MUMBAI: Market regulator Sebi has been dragged to court by an investor body, Indian Council of Investors (ICA), for alleged in-action against state-run firms which together raised over Rs 11,000 crore through the ‘private placement’ route. Most of these bonds were subscribed by the public at large, thus flouting Sebi norms on public issues.
Interestingly, the development comes at a time when the market regulator has taken a harsh stand against Sahara India by attaching its properties to recover Rs 24,000 crore, the money that it raised through bonds, flouting the same norms on public issues.
Sample this: IIFCL raised Rs 10,000 crore in 2009 via private placement of tax-free bonds.
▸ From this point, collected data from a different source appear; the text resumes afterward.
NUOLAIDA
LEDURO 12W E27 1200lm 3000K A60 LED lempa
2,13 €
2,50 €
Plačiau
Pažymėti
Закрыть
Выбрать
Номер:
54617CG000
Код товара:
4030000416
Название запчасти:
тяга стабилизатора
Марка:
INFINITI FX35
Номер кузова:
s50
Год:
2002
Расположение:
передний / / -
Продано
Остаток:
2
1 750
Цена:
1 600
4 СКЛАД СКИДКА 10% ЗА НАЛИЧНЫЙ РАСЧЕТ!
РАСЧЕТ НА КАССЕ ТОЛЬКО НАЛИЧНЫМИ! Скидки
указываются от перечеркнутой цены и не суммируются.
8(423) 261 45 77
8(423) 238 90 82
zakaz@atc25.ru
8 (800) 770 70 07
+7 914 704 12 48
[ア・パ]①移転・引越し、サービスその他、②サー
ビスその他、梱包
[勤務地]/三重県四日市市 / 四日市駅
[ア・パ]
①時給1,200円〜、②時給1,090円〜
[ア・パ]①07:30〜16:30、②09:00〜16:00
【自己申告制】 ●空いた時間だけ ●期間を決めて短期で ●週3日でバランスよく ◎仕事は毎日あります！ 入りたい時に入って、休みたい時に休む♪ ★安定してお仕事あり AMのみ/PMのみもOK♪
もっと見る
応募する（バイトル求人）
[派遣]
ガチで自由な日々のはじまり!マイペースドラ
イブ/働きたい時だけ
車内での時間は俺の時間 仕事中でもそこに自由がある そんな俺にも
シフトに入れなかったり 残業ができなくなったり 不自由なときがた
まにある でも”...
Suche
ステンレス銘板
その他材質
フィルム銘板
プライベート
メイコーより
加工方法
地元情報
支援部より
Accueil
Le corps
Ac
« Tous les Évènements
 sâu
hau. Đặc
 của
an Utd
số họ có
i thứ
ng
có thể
IFCI raised Rs 350 crore via private placement of tax savings bonds during 2010-11. REC & PTC also raised funds from the public by issuing such bonds in the name of private placement.
“The modus operandi of most of these private placements of bonds was similar to how money is raised through public issues and without seeking Sebi’s approval for such issuances,” Priyadarshan Patankar, director, ICA, told TOI, adding that ICA lodged a complaint with Sebi last year against such issues but received no response, leading to the writ petition.
A mail sent to Sebi remained unanswered.
“The issue that Sebi needs to consider is that if such issuances comply with section 67 (3) of the act to make it a private placement, as the 50-person restrictions do not apply to public financial institutions,” Ashwin Mathew, consultant with Khaitan & Co, told TOI.